[THE RECORDS — start]

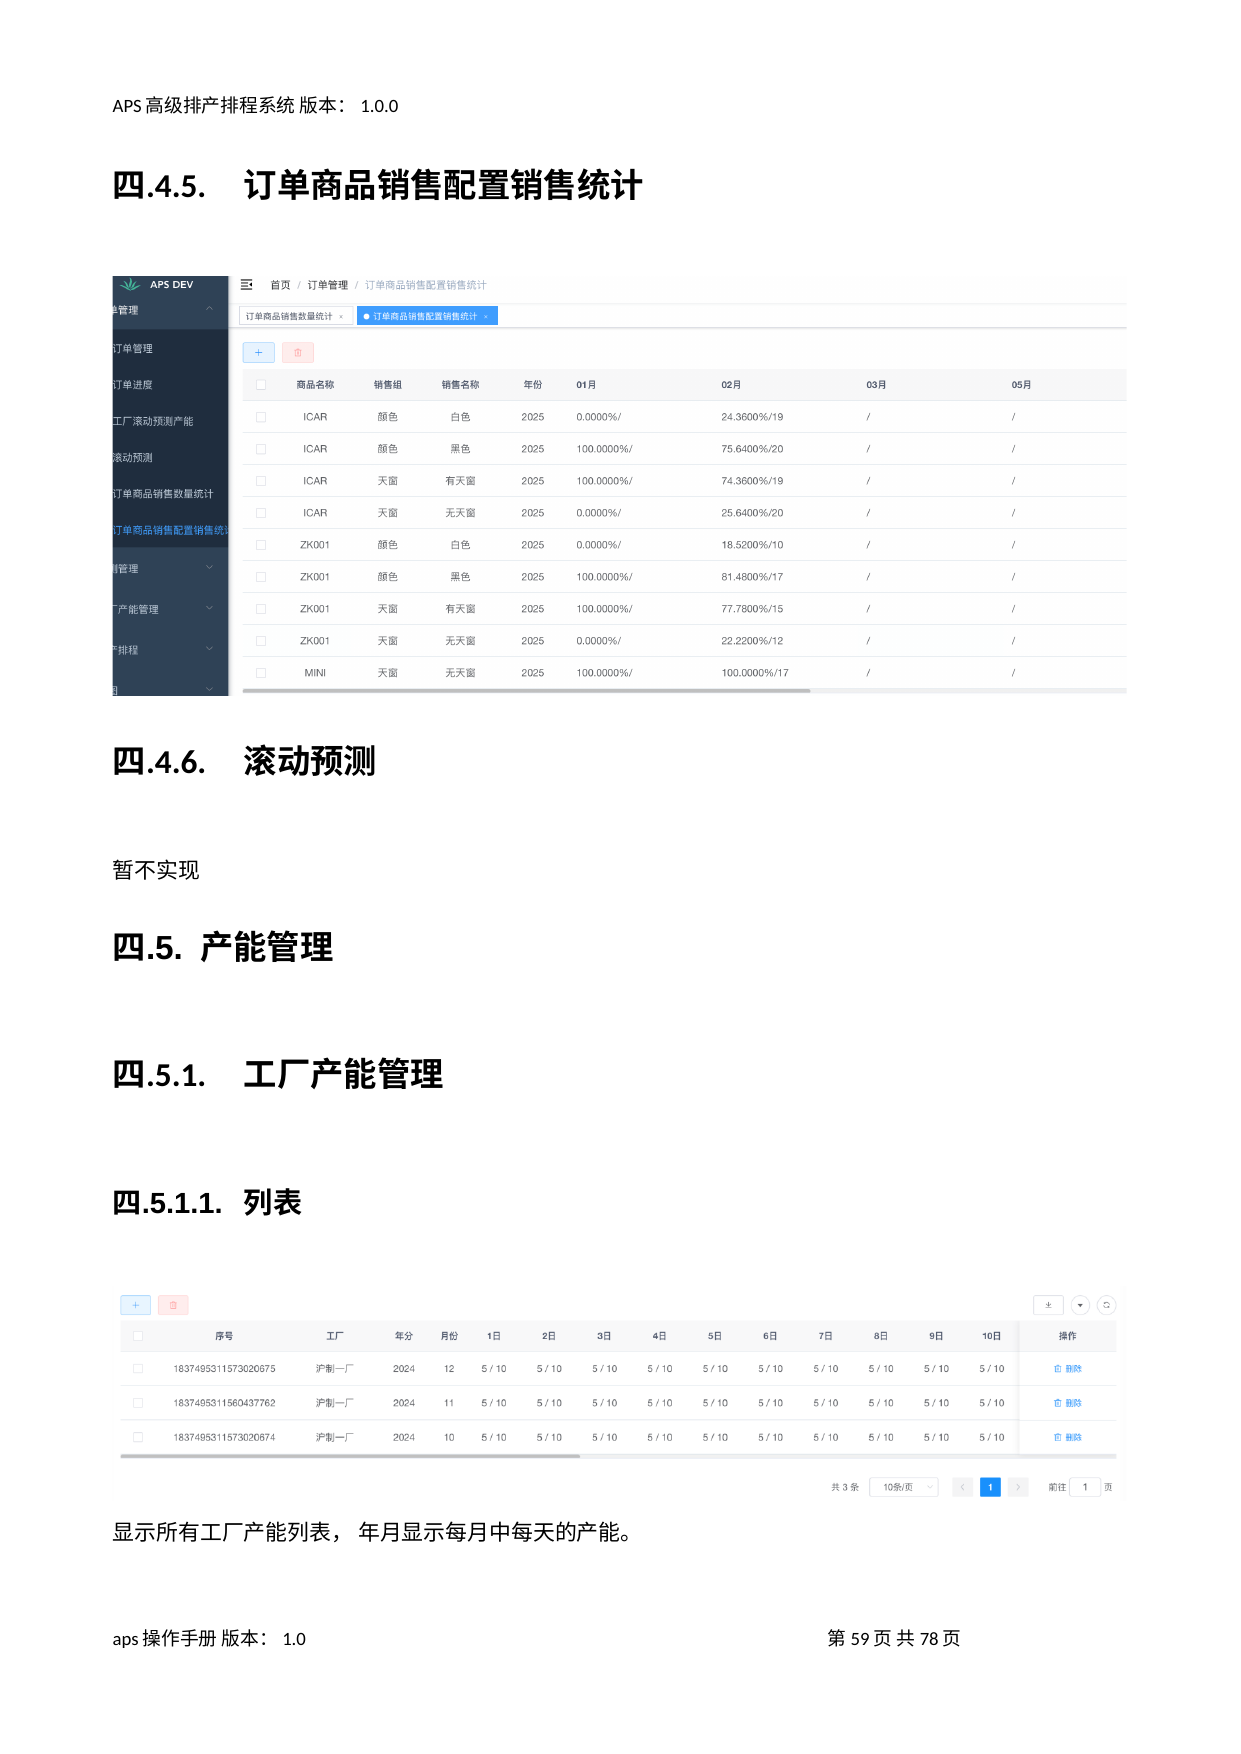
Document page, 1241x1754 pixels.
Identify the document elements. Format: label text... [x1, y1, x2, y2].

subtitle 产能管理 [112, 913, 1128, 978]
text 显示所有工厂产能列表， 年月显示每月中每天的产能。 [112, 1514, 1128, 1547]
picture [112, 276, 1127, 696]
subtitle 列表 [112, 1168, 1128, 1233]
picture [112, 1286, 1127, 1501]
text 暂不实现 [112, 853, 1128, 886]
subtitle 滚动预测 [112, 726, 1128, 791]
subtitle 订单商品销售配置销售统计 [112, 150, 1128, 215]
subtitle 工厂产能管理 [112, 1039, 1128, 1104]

[THE RECORDS — finish]
[THE RECORDS — start]

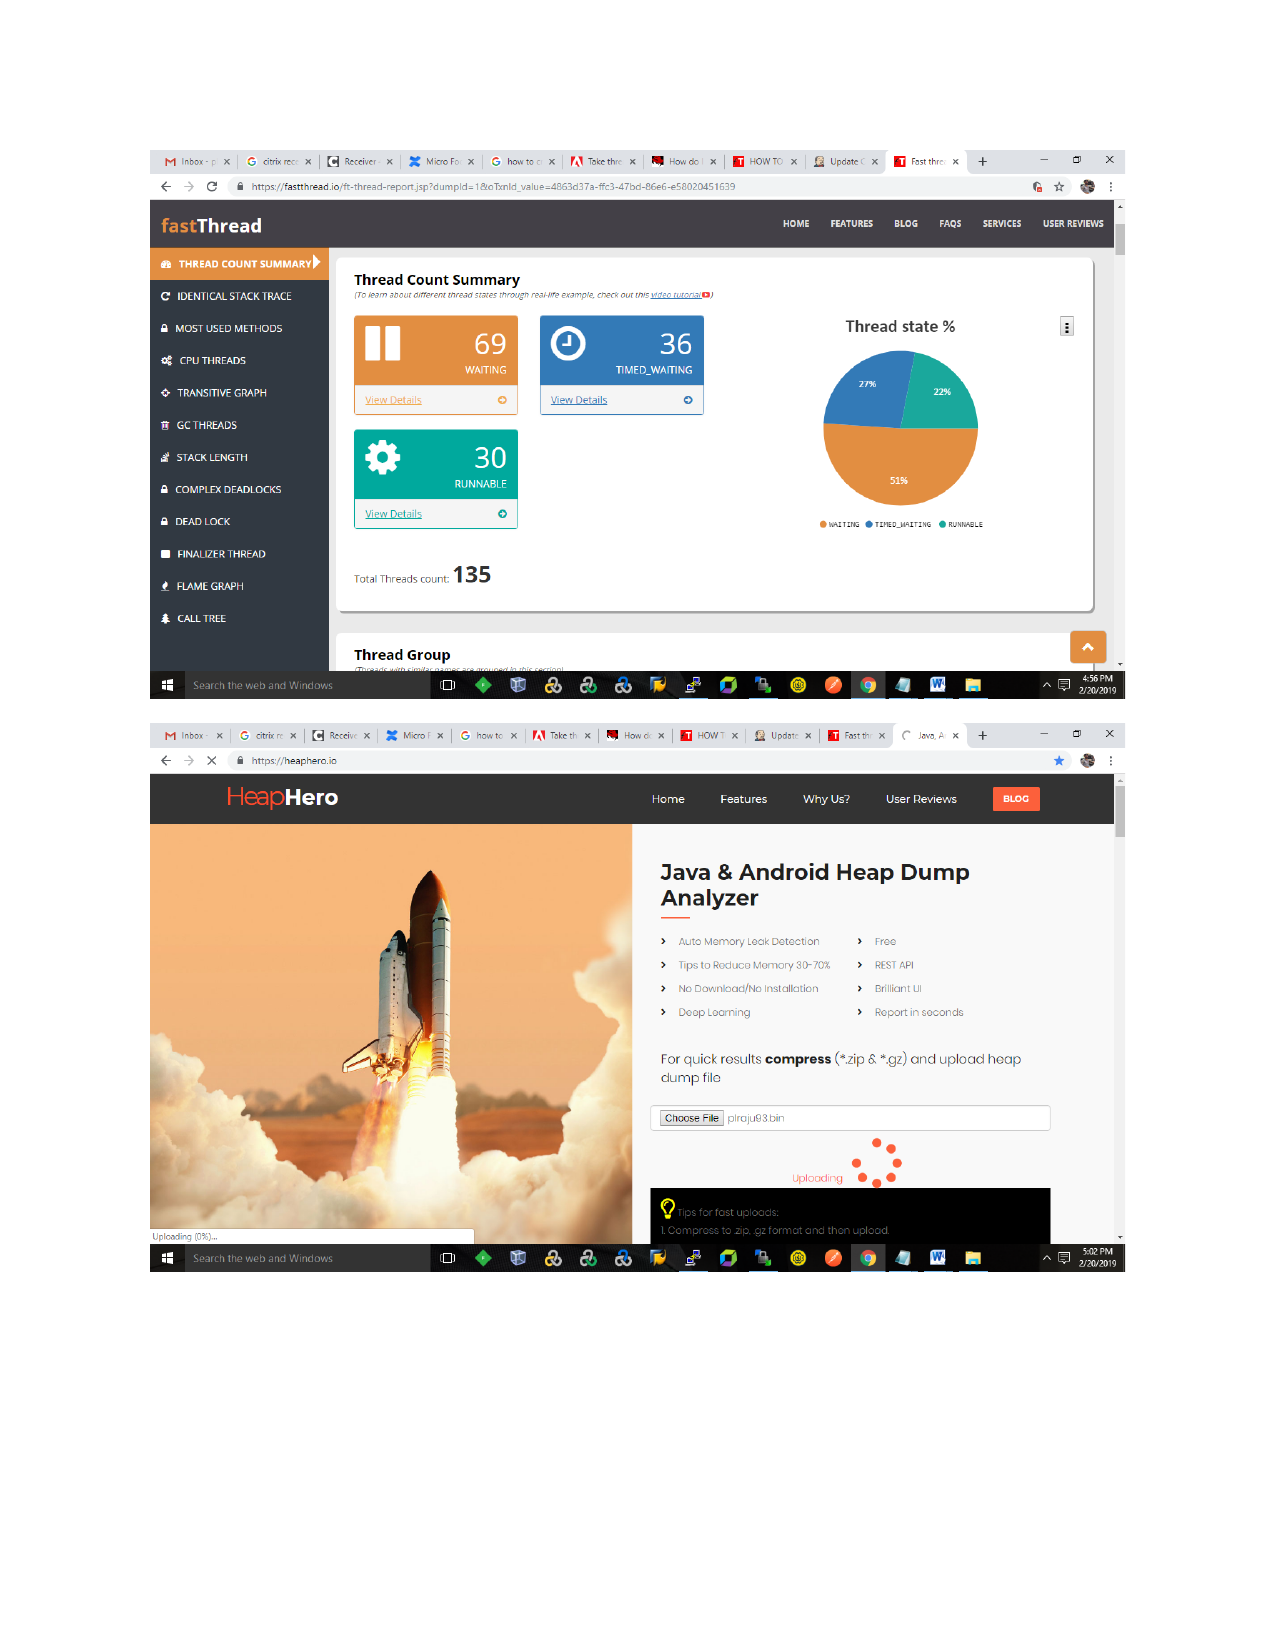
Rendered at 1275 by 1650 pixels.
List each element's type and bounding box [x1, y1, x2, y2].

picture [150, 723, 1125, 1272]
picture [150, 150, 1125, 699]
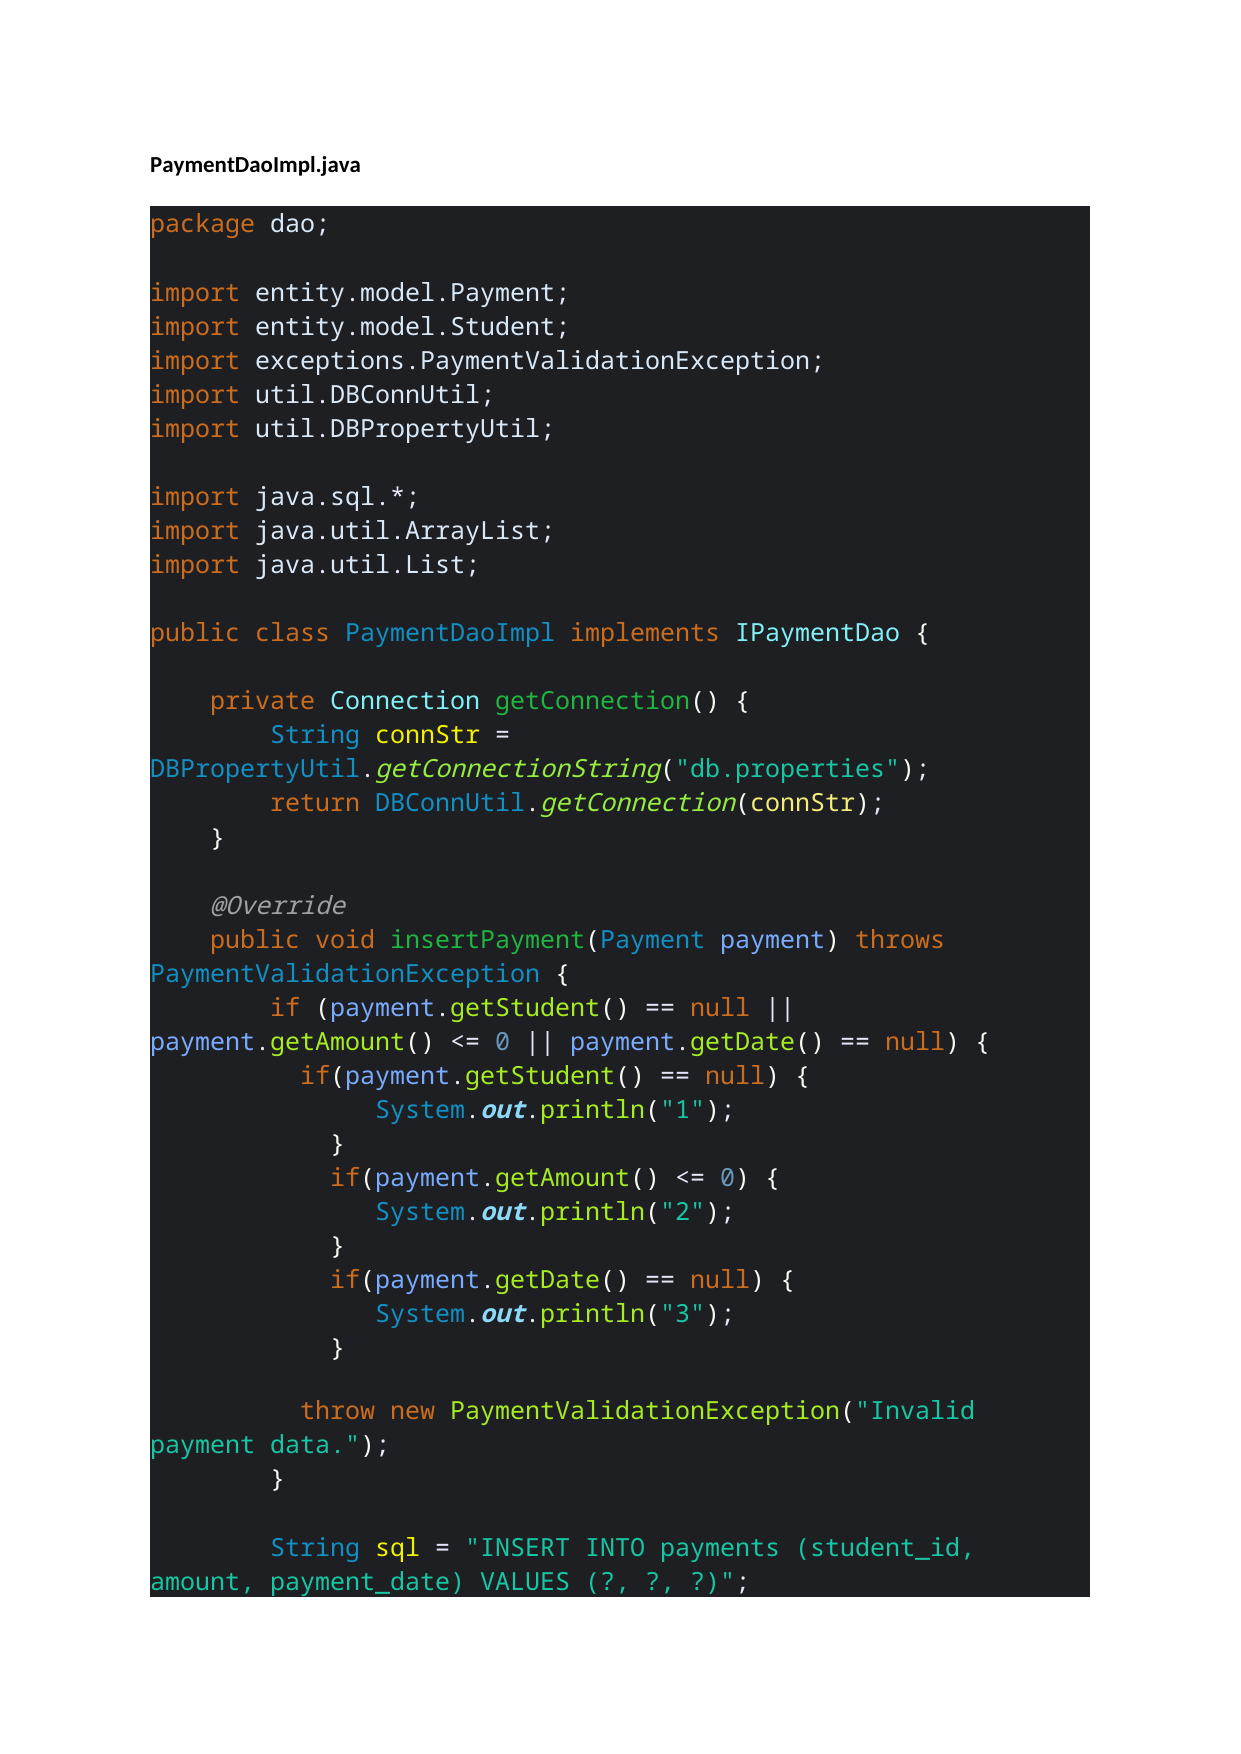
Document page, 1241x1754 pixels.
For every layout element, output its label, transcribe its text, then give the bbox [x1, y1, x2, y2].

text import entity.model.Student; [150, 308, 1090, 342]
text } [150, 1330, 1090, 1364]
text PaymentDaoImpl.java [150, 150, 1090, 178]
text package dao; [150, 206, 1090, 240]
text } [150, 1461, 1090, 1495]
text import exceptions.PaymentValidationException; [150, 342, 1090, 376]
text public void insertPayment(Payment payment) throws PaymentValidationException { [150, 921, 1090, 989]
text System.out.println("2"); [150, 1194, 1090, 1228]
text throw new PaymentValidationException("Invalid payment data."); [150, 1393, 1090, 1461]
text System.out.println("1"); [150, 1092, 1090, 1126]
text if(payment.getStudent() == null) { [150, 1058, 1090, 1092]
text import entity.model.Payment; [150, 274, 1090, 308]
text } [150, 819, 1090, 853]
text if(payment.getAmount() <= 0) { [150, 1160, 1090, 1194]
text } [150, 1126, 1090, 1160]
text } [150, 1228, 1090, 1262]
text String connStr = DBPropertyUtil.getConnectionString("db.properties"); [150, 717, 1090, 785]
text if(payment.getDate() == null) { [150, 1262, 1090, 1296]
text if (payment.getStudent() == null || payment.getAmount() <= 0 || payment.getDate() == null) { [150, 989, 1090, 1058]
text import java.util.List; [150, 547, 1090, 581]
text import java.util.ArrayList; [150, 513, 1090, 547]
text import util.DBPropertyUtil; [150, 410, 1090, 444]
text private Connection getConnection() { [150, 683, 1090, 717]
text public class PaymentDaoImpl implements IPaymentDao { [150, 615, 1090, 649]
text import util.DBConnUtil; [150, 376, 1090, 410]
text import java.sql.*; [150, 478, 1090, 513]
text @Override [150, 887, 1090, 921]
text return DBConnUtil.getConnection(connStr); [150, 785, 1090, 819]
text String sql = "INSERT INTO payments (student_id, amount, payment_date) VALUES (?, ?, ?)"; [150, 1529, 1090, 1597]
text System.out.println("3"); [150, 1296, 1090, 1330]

[THE RECORDS — finish]
[THE RECORDS — start]

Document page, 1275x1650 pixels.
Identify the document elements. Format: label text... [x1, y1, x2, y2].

[THE RECORDS — finish]

Going through the lines above one by one, tally those with the word "pixels" and give only the total.

4